───── Records supplied ─────
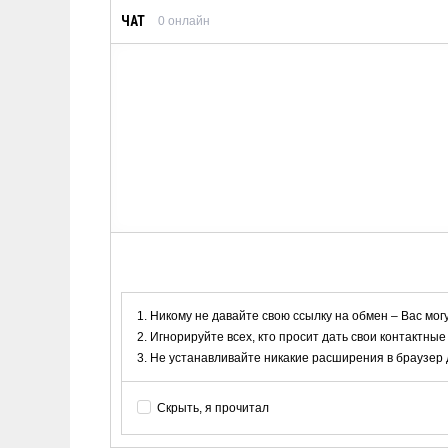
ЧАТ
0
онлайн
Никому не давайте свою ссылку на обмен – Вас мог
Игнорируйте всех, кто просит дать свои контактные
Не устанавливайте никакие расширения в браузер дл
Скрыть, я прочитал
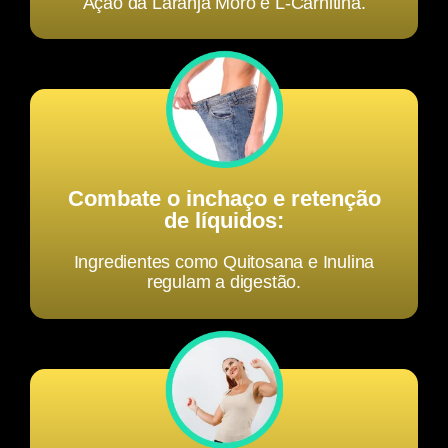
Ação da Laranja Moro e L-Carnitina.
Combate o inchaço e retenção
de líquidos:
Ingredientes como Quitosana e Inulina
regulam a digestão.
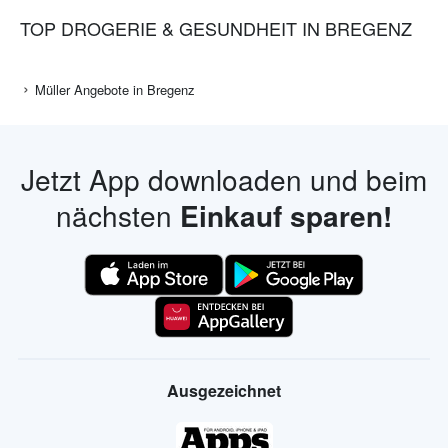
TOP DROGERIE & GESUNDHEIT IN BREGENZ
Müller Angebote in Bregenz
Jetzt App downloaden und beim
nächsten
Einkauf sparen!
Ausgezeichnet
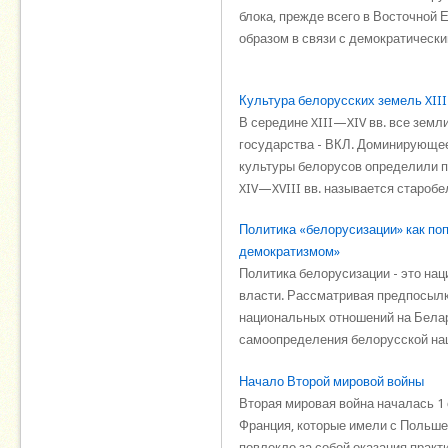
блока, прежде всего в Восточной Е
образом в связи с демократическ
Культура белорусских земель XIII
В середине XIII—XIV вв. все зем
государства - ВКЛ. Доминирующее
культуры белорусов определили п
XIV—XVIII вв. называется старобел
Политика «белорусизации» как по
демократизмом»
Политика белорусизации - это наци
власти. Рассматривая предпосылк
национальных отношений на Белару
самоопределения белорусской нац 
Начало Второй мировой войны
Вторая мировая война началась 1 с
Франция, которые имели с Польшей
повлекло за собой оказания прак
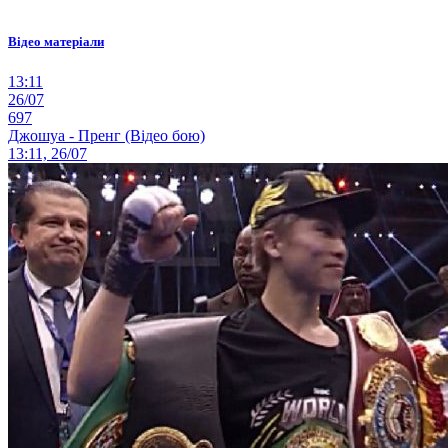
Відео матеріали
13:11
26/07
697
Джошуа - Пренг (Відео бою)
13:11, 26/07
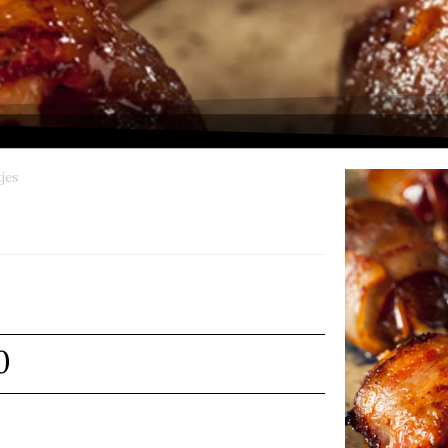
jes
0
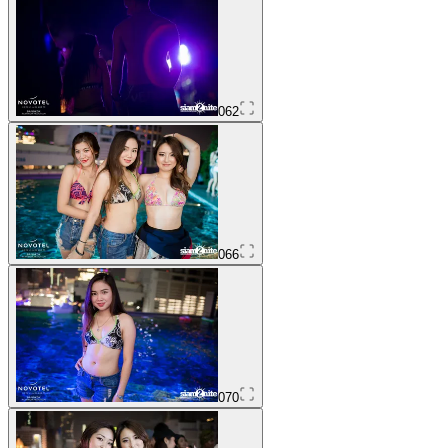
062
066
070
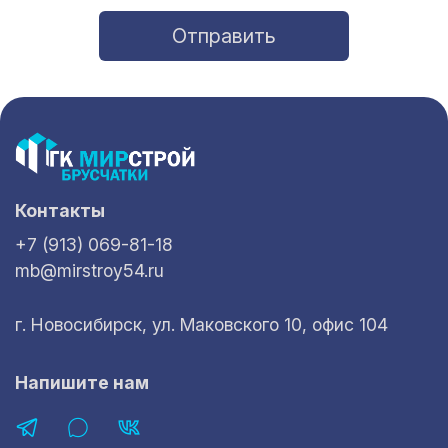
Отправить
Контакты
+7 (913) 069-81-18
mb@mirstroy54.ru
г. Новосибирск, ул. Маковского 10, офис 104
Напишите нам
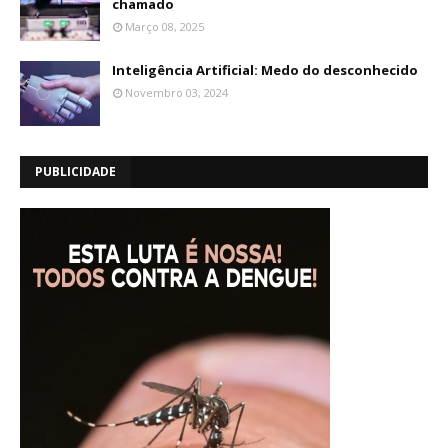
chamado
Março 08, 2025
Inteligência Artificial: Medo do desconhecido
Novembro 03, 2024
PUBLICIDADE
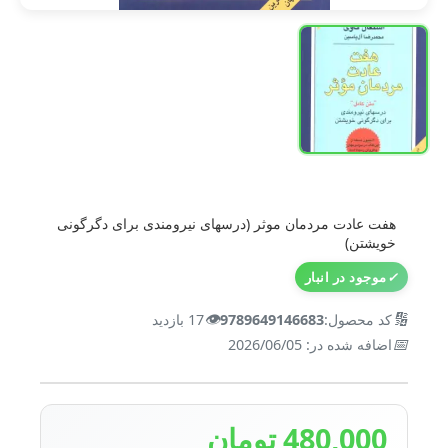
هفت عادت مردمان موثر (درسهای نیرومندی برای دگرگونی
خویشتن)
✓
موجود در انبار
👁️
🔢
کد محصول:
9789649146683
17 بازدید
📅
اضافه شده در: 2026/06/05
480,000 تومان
─────
───── Records supplied ─────
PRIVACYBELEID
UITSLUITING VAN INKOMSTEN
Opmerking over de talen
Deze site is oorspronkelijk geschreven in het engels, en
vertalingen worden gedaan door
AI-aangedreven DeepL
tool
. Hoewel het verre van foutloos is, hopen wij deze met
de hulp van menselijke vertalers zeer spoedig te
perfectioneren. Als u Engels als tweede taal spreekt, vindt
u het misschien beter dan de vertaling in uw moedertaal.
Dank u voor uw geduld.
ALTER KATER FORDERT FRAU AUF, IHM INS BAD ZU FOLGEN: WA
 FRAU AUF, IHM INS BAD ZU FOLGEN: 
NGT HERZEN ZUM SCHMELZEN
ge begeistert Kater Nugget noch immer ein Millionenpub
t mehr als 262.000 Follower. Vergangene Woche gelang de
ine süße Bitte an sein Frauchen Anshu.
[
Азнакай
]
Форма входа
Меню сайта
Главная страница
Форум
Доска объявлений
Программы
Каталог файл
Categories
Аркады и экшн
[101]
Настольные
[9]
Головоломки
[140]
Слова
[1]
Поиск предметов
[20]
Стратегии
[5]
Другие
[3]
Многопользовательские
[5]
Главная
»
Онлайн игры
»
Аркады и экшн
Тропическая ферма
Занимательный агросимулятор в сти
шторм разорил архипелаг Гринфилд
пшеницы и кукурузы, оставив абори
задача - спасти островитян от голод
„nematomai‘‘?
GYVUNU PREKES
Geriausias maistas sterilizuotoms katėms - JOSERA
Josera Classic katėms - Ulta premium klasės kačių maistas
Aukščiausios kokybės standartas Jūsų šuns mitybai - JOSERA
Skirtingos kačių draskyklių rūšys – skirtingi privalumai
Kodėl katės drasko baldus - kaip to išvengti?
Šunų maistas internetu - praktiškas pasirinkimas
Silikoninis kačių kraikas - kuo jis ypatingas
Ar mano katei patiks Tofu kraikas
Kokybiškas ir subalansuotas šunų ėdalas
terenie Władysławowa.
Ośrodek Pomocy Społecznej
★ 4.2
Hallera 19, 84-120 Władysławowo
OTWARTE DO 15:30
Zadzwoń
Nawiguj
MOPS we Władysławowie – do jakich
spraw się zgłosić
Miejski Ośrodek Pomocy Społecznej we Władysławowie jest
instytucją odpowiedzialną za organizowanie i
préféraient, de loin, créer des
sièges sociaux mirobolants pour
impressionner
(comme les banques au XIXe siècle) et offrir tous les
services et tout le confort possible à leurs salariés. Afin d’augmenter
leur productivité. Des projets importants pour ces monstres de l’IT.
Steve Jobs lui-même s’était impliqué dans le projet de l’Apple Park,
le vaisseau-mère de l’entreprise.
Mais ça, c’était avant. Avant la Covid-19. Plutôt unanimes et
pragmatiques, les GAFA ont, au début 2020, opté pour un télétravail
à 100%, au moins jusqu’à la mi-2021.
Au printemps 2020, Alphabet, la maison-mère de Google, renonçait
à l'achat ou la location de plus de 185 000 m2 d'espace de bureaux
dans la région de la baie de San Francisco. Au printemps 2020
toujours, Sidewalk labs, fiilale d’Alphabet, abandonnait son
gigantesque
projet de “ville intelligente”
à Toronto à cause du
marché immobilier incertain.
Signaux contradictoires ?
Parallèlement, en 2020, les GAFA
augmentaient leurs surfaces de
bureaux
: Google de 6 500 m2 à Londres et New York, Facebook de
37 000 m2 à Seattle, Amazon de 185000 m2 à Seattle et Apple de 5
─────
───── Records supplied ─────
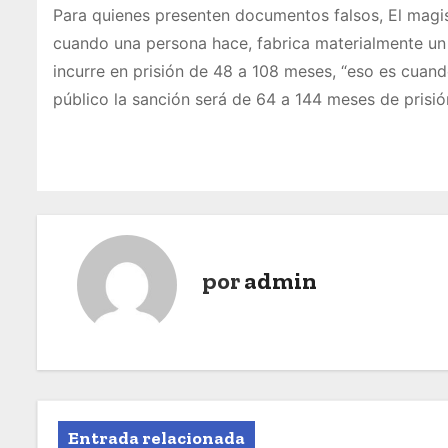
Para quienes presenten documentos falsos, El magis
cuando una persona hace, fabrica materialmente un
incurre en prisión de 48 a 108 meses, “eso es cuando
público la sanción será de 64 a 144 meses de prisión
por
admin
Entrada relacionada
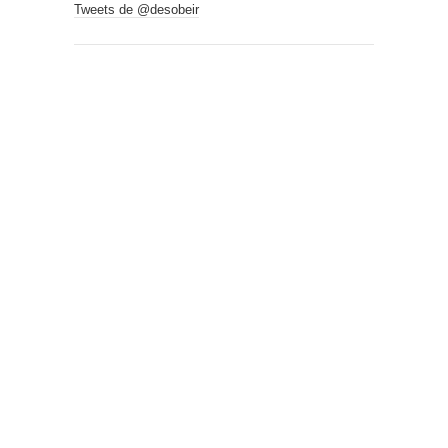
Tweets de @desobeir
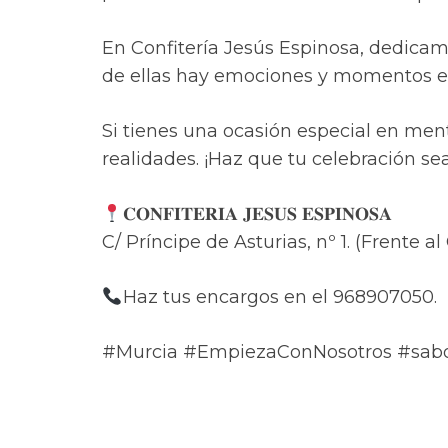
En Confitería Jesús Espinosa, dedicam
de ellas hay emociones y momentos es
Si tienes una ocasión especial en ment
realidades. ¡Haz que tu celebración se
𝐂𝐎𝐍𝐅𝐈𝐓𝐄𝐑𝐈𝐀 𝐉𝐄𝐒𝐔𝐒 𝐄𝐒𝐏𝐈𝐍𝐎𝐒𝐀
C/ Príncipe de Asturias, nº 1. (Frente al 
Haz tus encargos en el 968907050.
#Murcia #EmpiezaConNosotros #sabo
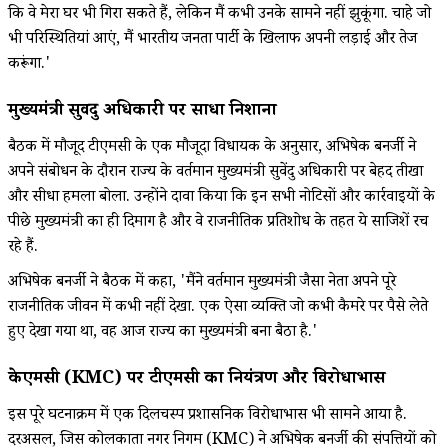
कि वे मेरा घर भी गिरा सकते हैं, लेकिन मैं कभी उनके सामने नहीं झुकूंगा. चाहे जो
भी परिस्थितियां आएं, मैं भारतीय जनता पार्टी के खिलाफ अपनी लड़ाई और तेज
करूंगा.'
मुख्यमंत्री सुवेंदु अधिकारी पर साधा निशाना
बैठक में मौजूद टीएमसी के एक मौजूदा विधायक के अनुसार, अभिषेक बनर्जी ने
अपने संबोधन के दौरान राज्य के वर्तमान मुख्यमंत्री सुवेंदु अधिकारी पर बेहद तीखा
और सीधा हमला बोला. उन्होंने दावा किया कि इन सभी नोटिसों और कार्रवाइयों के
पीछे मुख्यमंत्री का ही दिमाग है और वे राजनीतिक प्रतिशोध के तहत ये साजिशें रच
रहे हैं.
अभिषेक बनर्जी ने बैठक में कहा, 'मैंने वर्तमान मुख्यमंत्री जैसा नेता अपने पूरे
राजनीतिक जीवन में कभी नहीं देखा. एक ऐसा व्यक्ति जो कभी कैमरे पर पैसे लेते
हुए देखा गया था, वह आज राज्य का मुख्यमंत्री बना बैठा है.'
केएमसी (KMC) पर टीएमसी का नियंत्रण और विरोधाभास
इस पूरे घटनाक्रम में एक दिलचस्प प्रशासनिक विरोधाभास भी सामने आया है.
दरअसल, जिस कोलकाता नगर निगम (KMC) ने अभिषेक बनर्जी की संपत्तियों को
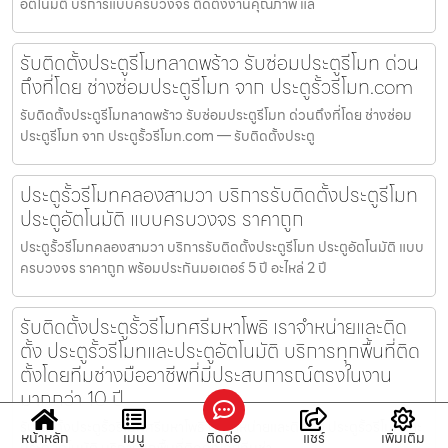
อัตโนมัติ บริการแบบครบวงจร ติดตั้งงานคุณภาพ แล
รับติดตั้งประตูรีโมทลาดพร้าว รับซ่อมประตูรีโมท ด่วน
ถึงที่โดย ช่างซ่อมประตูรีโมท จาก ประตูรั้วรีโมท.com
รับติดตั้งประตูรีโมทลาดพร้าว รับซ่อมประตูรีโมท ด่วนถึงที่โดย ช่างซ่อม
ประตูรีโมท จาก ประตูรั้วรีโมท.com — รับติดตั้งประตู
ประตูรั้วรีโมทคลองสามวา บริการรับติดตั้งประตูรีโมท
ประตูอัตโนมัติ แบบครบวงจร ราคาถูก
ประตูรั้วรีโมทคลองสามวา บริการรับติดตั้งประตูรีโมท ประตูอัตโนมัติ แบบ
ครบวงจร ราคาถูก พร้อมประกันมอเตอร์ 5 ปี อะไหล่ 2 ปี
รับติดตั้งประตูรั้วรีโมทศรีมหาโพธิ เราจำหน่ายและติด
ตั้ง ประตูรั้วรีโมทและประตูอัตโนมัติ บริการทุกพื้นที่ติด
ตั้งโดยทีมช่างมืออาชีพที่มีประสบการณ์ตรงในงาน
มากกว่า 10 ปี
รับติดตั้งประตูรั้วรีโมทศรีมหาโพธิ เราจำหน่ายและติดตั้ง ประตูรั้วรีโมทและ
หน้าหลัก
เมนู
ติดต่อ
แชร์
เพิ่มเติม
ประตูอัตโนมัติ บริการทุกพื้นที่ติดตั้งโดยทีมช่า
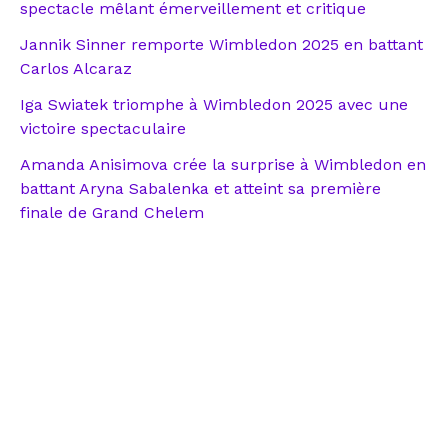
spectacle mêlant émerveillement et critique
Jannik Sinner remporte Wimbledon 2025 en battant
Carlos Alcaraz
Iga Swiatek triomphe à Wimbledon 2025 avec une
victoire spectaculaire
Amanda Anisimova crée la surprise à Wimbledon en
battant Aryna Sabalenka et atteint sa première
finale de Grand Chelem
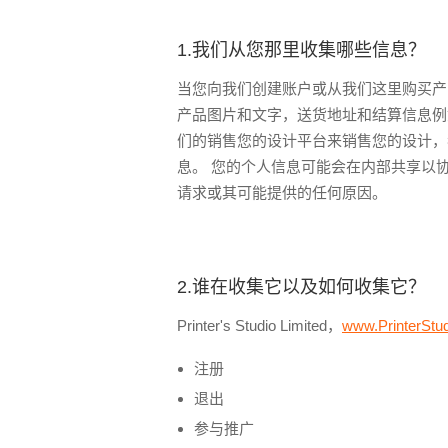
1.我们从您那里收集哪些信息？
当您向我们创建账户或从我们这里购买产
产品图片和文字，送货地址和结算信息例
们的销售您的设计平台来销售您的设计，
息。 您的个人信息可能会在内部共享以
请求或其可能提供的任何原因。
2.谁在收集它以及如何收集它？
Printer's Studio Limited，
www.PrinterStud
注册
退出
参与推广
─────
Brief
Retype the entries above exactly, but only from the line containing "Hallera 19, 84-120 Władysławowo" through the line containing "à l'achat ou", both included.

Exercise solution
Hallera 19, 84-120 Władysławowo
OTWARTE DO 15:30
Zadzwoń
Nawiguj
MOPS we Władysławowie – do jakich
spraw się zgłosić
Miejski Ośrodek Pomocy Społecznej we Władysławowie jest
instytucją odpowiedzialną za organizowanie i
préféraient, de loin, créer des
sièges sociaux mirobolants pour
impressionner
(comme les banques au XIXe siècle) et offrir tous les
services et tout le confort possible à leurs salariés. Afin d’augmenter
leur productivité. Des projets importants pour ces monstres de l’IT.
Steve Jobs lui-même s’était impliqué dans le projet de l’Apple Park,
le vaisseau-mère de l’entreprise.
Mais ça, c’était avant. Avant la Covid-19. Plutôt unanimes et
pragmatiques, les GAFA ont, au début 2020, opté pour un télétravail
à 100%, au moins jusqu’à la mi-2021.
Au printemps 2020, Alphabet, la maison-mère de Google, renonçait
à l'achat ou la location de plus de 185 000 m2 d'espace de bureaux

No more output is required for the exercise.